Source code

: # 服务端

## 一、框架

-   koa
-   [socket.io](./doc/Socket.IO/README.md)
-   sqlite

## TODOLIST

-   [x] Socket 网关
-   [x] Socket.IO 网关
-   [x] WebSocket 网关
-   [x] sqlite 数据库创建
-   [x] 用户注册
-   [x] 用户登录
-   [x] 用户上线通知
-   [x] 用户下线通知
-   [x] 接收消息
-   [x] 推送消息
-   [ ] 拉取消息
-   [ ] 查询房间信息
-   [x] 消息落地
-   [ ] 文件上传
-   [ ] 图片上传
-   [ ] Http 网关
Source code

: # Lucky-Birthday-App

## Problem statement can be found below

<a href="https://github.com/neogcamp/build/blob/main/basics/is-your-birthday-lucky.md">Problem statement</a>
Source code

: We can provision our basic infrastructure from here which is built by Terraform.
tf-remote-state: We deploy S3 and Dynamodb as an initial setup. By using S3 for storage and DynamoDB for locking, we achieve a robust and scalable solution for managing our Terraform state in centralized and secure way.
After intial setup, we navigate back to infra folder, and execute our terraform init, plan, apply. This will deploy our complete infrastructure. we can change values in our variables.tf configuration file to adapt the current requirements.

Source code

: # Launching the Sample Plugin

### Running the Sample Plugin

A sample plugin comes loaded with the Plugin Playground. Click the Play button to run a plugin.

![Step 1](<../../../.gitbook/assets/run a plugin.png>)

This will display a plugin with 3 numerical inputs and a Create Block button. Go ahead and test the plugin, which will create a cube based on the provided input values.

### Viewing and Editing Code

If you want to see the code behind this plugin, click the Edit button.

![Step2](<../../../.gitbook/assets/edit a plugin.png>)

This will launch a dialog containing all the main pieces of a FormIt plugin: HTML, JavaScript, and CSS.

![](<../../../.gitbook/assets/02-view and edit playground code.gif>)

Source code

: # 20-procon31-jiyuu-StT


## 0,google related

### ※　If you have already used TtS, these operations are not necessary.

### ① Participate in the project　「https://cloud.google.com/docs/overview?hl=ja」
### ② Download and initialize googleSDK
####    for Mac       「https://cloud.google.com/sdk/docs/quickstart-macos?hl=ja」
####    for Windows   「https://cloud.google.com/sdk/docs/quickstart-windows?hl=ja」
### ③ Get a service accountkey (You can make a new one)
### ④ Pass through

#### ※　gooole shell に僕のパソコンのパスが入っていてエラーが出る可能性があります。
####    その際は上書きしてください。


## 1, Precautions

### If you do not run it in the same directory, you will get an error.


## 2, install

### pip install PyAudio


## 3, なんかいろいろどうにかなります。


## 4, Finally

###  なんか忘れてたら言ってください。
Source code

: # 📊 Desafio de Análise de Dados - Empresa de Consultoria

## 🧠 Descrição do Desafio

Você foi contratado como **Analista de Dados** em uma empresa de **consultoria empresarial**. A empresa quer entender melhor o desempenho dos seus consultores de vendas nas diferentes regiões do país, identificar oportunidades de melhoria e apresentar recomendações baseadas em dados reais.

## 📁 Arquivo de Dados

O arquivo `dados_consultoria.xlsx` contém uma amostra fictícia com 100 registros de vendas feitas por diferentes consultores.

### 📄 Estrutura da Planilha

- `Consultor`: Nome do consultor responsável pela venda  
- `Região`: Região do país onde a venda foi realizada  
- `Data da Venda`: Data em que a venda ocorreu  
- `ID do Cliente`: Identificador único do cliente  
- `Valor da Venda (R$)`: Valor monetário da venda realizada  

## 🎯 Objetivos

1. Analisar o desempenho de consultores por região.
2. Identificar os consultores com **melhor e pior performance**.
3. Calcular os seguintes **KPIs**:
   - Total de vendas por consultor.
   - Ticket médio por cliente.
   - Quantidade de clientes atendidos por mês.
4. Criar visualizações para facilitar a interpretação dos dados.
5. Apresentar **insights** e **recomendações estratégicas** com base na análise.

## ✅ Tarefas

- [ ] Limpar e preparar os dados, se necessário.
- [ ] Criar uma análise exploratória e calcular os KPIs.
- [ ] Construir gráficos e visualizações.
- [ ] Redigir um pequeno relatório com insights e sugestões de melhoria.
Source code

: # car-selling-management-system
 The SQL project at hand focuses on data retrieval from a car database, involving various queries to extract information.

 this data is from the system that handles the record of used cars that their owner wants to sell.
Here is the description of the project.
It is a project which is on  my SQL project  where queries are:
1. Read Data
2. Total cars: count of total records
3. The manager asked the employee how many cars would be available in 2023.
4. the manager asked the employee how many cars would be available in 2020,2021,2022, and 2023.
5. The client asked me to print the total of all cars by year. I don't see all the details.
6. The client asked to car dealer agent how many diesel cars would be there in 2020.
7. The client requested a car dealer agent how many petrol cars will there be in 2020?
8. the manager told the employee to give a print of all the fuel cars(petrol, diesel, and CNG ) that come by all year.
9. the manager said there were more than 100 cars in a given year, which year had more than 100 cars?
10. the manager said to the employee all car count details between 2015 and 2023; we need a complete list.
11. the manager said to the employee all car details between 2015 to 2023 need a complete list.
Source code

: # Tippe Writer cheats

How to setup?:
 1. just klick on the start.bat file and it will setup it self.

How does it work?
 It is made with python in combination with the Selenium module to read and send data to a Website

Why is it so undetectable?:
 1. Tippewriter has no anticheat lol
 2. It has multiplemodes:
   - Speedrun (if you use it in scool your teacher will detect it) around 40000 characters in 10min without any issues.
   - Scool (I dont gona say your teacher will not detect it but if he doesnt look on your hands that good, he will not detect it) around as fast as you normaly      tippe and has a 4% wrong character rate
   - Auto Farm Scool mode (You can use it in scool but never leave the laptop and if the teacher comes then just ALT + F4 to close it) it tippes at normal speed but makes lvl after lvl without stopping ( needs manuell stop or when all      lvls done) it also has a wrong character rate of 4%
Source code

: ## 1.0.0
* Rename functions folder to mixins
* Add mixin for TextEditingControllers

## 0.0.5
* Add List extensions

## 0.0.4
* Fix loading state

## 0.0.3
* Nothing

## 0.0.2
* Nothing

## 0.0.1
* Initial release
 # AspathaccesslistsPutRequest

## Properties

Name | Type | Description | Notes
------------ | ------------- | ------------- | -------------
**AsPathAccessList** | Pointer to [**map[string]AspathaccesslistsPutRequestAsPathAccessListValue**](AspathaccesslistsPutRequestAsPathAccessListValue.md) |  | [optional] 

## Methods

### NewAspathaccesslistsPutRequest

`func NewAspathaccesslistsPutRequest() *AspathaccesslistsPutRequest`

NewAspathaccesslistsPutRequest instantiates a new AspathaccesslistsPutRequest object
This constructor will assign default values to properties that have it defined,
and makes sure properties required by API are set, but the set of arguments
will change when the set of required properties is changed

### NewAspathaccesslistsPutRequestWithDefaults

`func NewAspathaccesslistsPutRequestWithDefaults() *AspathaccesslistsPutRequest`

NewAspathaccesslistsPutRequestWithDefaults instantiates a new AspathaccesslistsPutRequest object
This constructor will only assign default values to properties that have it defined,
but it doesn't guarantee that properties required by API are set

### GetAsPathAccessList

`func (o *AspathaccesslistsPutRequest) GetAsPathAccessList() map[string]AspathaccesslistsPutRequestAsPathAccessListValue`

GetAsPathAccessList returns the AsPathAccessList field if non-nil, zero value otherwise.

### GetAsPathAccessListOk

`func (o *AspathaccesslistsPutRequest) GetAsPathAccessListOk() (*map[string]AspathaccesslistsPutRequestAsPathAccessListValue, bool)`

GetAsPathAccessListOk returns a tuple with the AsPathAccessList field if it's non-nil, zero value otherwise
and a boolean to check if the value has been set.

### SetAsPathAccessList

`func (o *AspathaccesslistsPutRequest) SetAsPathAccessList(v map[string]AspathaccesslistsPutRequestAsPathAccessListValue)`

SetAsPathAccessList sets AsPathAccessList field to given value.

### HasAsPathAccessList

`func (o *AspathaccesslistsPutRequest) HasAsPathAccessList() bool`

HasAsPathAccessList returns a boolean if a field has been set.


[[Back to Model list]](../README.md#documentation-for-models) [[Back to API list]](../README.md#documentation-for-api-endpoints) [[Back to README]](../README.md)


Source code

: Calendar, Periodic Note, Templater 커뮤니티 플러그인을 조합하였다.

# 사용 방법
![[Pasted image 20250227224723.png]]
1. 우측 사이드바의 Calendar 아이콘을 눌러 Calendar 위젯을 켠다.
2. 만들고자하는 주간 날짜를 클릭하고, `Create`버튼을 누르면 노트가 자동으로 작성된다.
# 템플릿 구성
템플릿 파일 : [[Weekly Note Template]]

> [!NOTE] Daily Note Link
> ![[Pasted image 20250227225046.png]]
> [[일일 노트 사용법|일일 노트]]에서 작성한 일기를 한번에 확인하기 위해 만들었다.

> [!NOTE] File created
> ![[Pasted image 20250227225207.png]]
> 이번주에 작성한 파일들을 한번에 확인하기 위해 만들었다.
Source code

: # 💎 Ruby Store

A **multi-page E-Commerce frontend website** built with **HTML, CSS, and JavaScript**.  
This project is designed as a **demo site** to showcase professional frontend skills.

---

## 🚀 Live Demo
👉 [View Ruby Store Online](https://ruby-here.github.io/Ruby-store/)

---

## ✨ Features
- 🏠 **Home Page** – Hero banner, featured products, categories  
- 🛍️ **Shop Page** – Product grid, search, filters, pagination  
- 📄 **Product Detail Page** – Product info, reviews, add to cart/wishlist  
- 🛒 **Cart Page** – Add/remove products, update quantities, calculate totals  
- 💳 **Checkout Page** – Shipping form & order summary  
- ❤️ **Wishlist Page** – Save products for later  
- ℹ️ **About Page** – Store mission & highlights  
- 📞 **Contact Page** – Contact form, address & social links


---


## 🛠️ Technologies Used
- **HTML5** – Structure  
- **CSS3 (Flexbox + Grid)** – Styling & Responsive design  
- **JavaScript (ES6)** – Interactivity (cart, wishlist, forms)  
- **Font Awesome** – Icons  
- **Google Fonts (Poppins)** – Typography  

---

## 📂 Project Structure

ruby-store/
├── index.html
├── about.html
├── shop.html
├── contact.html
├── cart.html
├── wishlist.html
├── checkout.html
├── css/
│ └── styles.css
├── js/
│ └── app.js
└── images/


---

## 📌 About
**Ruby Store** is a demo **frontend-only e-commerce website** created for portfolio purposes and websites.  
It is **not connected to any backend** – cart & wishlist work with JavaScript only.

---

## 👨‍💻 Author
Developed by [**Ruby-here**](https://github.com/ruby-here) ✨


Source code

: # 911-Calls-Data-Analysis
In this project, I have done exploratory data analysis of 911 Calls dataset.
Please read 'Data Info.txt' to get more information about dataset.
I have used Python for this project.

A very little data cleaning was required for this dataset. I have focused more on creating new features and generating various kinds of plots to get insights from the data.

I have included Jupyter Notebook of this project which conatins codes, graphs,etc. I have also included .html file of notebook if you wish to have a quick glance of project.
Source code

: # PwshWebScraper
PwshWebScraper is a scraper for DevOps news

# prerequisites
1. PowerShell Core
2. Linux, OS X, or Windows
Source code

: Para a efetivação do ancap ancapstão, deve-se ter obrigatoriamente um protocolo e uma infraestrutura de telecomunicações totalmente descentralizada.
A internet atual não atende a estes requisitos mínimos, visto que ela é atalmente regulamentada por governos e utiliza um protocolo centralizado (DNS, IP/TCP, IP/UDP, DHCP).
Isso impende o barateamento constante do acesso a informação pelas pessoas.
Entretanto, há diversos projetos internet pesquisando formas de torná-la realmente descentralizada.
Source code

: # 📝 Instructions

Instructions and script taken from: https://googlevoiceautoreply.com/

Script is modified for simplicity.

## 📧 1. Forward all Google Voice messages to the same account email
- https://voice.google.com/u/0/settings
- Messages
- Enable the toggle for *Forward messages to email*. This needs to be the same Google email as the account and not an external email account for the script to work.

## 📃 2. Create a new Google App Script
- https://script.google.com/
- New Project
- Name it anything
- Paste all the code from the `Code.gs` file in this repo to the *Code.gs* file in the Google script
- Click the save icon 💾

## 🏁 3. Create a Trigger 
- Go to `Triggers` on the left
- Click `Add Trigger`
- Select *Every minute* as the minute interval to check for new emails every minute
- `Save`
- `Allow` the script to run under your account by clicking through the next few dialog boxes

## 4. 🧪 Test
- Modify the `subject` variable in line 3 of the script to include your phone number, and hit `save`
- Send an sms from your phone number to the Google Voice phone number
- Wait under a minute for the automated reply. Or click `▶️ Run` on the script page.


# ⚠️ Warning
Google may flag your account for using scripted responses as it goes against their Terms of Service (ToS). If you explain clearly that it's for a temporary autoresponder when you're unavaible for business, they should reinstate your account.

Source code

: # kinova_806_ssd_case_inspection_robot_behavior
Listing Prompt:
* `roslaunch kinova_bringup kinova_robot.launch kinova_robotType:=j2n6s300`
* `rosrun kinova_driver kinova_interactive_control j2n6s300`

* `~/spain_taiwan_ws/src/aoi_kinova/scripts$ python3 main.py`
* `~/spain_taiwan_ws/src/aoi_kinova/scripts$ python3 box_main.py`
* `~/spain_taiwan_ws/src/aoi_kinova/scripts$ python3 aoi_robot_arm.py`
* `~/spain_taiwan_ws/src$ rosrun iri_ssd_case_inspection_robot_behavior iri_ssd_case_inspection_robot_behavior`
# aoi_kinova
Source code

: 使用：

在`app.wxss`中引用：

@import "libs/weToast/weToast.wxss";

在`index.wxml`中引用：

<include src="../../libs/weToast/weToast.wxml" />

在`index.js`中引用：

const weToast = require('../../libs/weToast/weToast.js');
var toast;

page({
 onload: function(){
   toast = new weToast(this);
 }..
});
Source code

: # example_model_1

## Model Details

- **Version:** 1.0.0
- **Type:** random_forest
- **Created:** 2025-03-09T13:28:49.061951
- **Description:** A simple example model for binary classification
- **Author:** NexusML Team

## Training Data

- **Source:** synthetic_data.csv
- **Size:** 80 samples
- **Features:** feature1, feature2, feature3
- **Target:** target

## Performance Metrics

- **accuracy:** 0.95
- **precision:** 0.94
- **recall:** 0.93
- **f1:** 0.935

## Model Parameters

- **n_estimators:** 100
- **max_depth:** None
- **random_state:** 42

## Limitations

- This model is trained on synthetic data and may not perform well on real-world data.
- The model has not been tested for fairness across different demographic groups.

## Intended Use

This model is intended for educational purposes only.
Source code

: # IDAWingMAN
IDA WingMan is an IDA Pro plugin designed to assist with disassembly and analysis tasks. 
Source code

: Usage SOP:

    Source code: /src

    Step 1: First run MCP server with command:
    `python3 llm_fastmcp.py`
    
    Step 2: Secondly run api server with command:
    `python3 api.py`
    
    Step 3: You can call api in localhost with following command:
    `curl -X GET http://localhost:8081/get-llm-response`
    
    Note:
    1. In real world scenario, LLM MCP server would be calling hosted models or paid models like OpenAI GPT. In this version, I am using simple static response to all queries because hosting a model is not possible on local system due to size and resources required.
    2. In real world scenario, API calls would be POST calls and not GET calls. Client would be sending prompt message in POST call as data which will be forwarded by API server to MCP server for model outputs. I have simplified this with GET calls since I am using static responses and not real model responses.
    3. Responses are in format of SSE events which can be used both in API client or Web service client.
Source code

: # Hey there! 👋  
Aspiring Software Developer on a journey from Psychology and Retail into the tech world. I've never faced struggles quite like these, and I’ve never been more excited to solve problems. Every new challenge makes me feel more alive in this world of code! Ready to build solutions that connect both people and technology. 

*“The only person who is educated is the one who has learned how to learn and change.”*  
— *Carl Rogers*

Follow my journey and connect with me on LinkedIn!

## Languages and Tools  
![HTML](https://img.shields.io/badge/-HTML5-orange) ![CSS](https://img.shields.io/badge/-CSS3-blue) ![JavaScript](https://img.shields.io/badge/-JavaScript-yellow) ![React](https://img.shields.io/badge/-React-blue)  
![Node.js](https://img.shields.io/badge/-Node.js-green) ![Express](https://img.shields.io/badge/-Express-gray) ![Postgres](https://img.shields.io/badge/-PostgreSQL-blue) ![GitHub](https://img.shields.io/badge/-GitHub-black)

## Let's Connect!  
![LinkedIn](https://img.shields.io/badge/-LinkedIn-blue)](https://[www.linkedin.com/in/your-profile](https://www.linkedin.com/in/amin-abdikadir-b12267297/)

▬▬▬

● **Exercise requirements**
Using the data above, tally the lines that contain the string "dialog" and state only the result.

● **Answer space**
2